Hypertension Identified With Drugs or Illicit Agents
Hypertension has clearly been linked to a variety of drugs in the past. The various synthetic steroids, oral contraceptive agents, catecholamine-like agents, and nonsteroidal anti-inflammatory drugs have been recognized for many years. Table 5 provides a list of those drugs, over-the-counter remedies, and illicit substances that now must be considered as identifiable forms of hypertension stemming from adverse reactions or unintended consequences. The most recent to join this group are the anti–vascular endothelial growth factor (VEGF) agents used in oncology and typified by bevacizumab.[33, 34] It is not yet certain as to the best strategy for prevention or treatment of hypertension caused by these agents. Calcium channel blockers have been suggested for this purpose. As the list of drugs and other agents clearly related to hypertension increases, all providers who deal with clinical hypertension from emergency department to geriatric services need to be aware of these identifiable causes to either eliminate the cause or initiate appropriate therapy.

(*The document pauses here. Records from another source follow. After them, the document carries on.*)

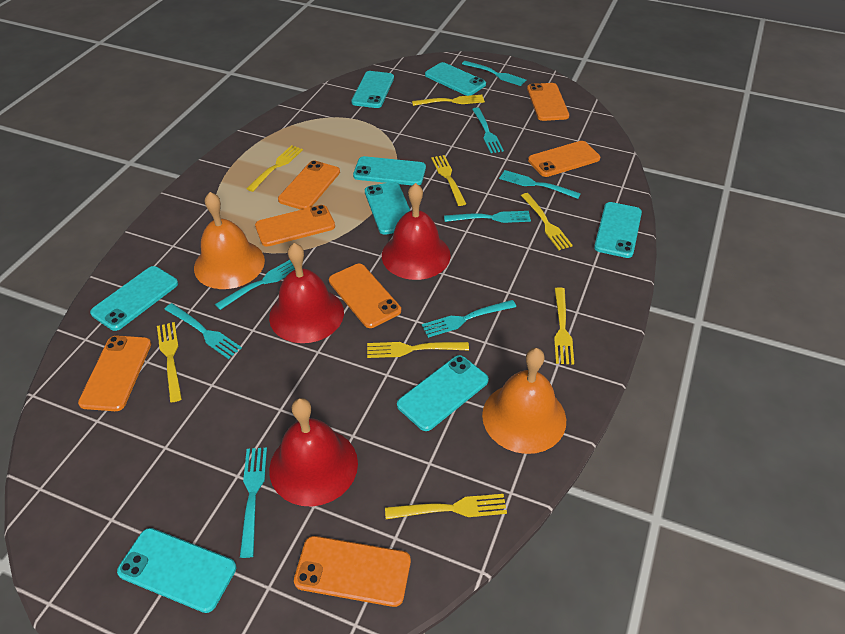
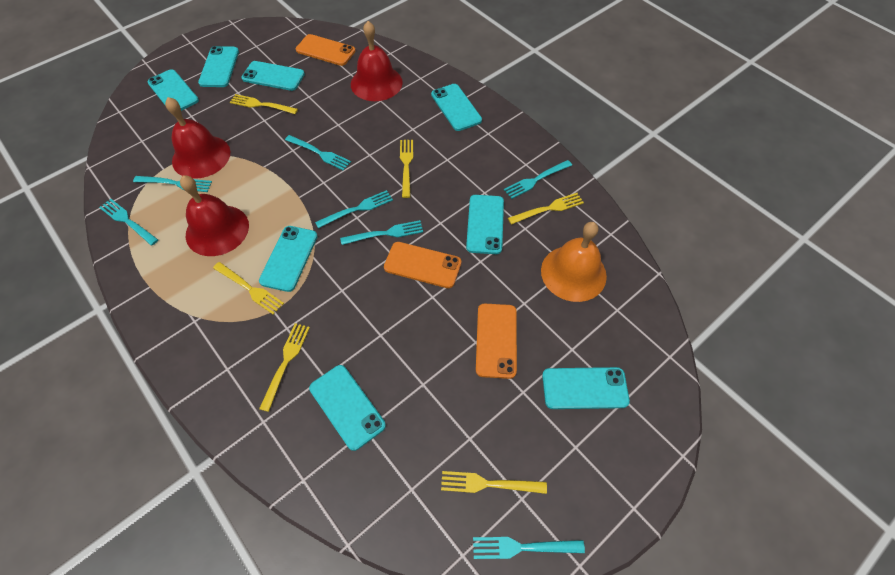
orange bell: [194,192,265,289] [482,348,566,454] = 2 -> [541,222,607,302] = 1
orange phone: [78,336,151,411] [255,205,335,247] [278,160,340,210] [294,536,411,607] [329,264,401,328] [527,83,569,121] [528,141,600,177] = 7 -> [296,34,355,66] [384,242,461,288] [476,303,517,379] = 3
turquoise fork: [164,303,242,359] [215,260,295,310] [240,448,267,558] [422,300,516,338] [444,211,531,223] [462,61,526,86] [472,108,504,153] [499,170,581,199] = 8 -> [99,199,158,246] [133,176,212,192] [285,135,351,171] [315,190,393,228] [340,220,423,245] [473,537,585,559] [504,160,572,199] = 7
yellow fork: [157,322,182,402] [246,145,303,192] [367,342,469,358] [385,494,507,519] [412,95,485,106] [431,155,466,206] [521,193,573,250] [554,287,574,365] = 8 -> [213,262,284,315] [230,94,298,114] [259,323,310,412] [400,140,413,198] [441,471,547,494] [508,193,584,225] = 6

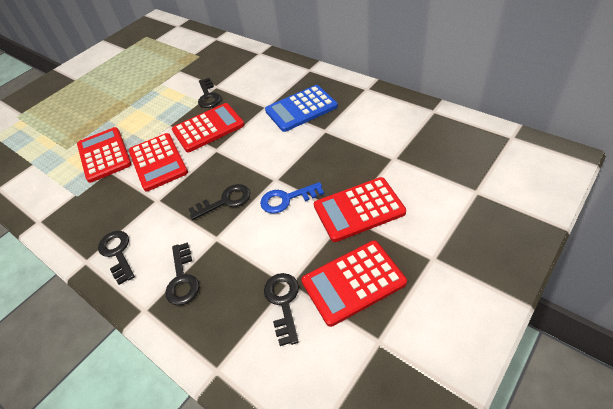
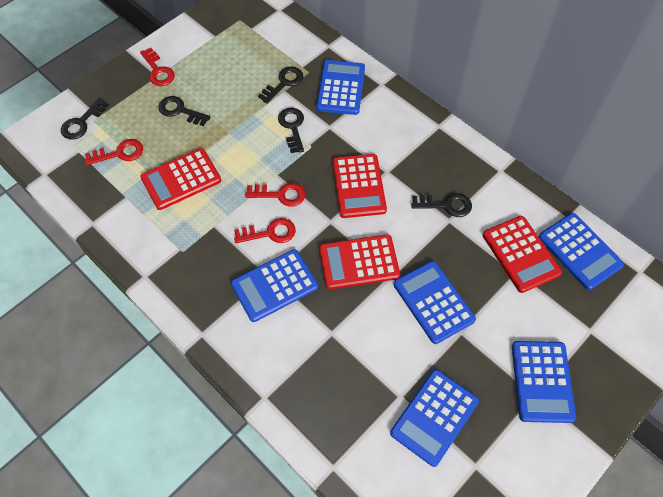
blue calculator: [265,85,338,132] = 1 -> [231,249,318,322] [316,60,365,115] [390,369,479,467] [394,261,476,344] [512,341,576,423] [539,213,624,290] = 6
blue key: [260,182,324,214] = 1 -> none = 0
red calculator: [77,127,132,183] [129,133,188,191] [172,103,245,152] [301,240,407,327] [314,177,406,242] = 5 -> [140,148,221,210] [319,234,400,289] [333,154,387,218] [483,216,562,293] = 4
red key: none = 0 -> [85,139,143,165] [140,48,175,86] [234,218,296,243] [245,183,306,207] = 4

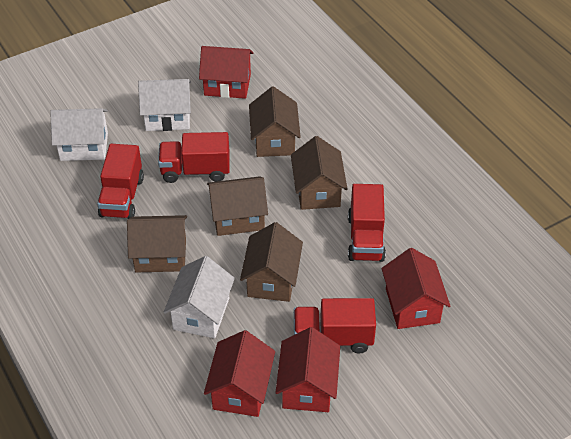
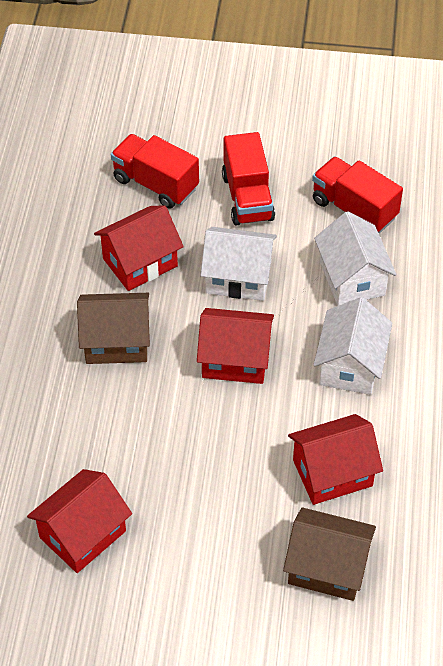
brown house: [127,215,187,272] [207,176,268,236] [240,222,303,302] [249,86,301,157] [291,136,348,210] = 5 -> [77,293,150,364] [283,507,376,601] = 2
red truck: [97,144,144,219] [158,132,230,183] [294,298,376,353] [348,184,386,262] = 4 -> [111,134,199,209] [222,132,275,225] [312,156,403,233] = 3

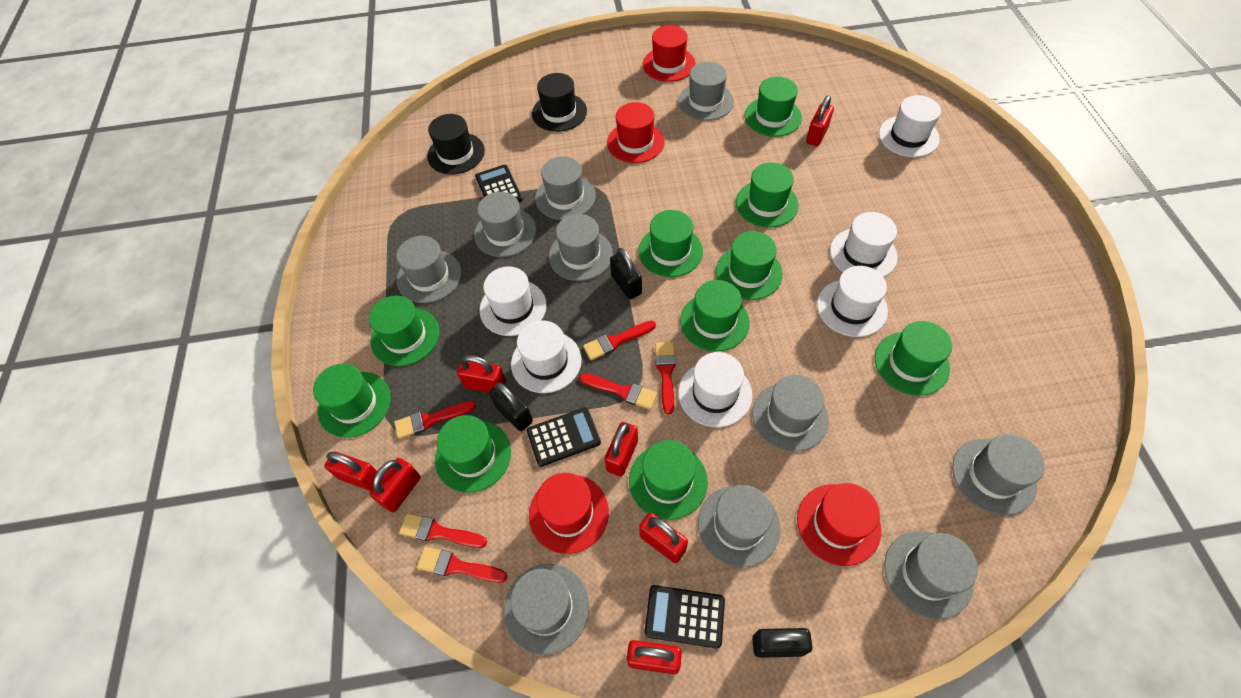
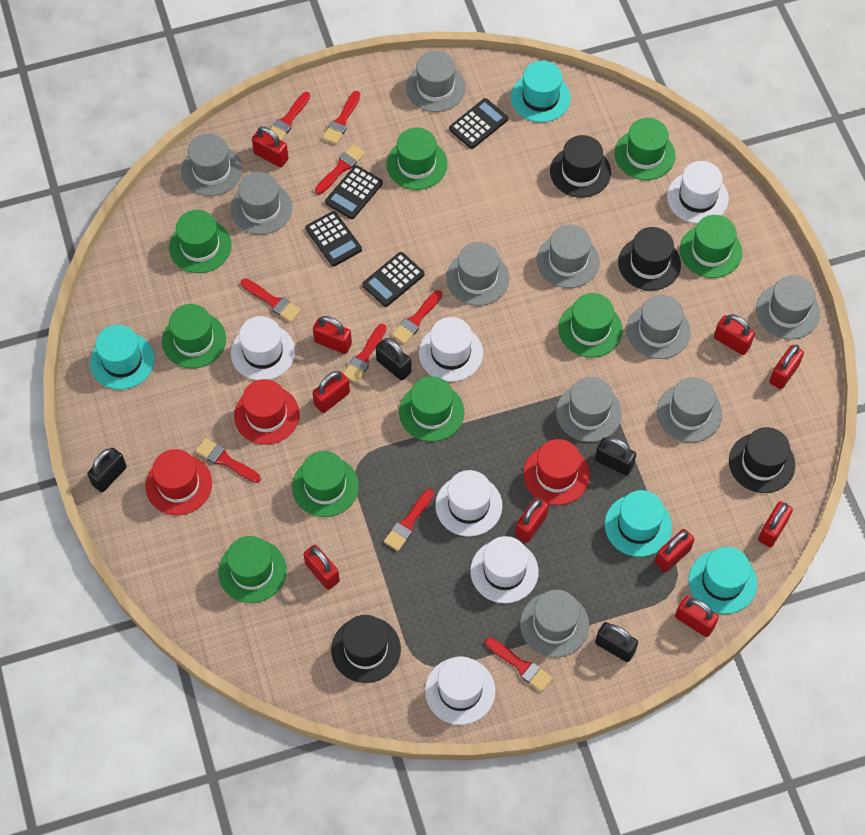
black calculator: [475,165,523,202] [527,407,601,467] [645,585,725,649] = 3 -> [305,211,362,266] [325,165,383,219] [362,252,425,307] [449,98,508,149] = 4
black hat: [427,114,485,175] [532,73,587,132] = 2 -> [331,615,401,683] [550,135,611,198] [618,227,681,291] [729,427,795,493] = 4
black padlock: [489,382,533,431] [610,248,642,299] [752,628,813,658] = 3 -> [87,448,127,492] [376,338,411,380] [595,437,636,476] [595,622,638,662] = 4
green hat: [313,364,391,438] [369,296,439,366] [435,415,511,493] [629,440,708,520] [638,210,703,277] [680,280,750,351] [716,231,783,300] [736,162,799,228] [745,76,802,137] [875,321,952,396] = 10 -> [162,304,226,368] [169,210,232,273] [218,536,287,603] [292,451,359,517] [386,128,447,190] [399,376,464,441] [558,293,623,357] [614,118,676,180] [680,215,742,278] = 9
red brush: [394,400,476,439] [399,513,487,548] [417,547,508,583] [579,373,657,410] [583,320,656,360] [655,342,676,414] = 6 -> [195,438,261,483] [241,278,301,322] [271,92,310,140] [315,144,365,194] [323,91,360,144] [343,324,386,383] [384,489,434,551] [392,290,442,344] [485,638,553,692] = 9
red hat: [529,473,609,554] [607,102,664,163] [643,25,696,82] [797,483,881,566] = 4 -> [145,449,212,515] [234,379,300,445] [523,439,590,505] = 3
red padlock: [324,452,377,491] [370,458,421,512] [457,355,506,393] [605,422,638,476] [627,640,682,674] [639,513,688,563] [806,95,834,146] = 7 -> [252,126,289,167] [304,545,340,590] [312,371,350,413] [313,316,352,354] [515,497,549,543] [655,529,694,572] [675,596,719,637] [714,314,755,355] [758,501,793,547] [770,345,804,389] = 10
turquoise hat: none = 0 -> [90,325,155,390] [511,61,571,122] [605,490,672,557] [689,547,757,614] = 4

Table 5. Identifiable Hypertension Caused by Drugs or Illicit Substances
|Diet pill, ephedrine, amphetamines, cocaine-like agents||Catecholamine like-actions|
|Glucocorticoids: multiple actions||Increased plasma volume, increased renin substrate, altered prostaglandin, and nitric oxide effects|
|NSAIDs[36, 37]||Impaired prostaglandin production|
|Oral contraceptive agents||Multiple actions, increased renin substrate|
|Licorice[39, 40]||Inhibits 11-OH dehydrogenase producing acquired AME syndrome|
|Cyclosporine and other calcineurin inhibitors[41, 42]||Multiple effects including alteration of endothelial function, NO metabolism and enhanced renal tubular Na-K-Cl cotransport via WNK pathways|
|Anti-VEGF bevacizumab||Multiple vascular effects|
Summary and Conclusions
Identifiable hypertension now encompasses a large and growing spectrum of disorders from the most common associations (eg, diabetes), to rare genetic disorders and adverse reactions (eg, hypertension caused by anti-VEGF cancer therapy). Each of these disorders requires strategies for diagnosis and management that extend well beyond the usual treatment of hypertension for maximal benefit in preventing cardiovascular disease.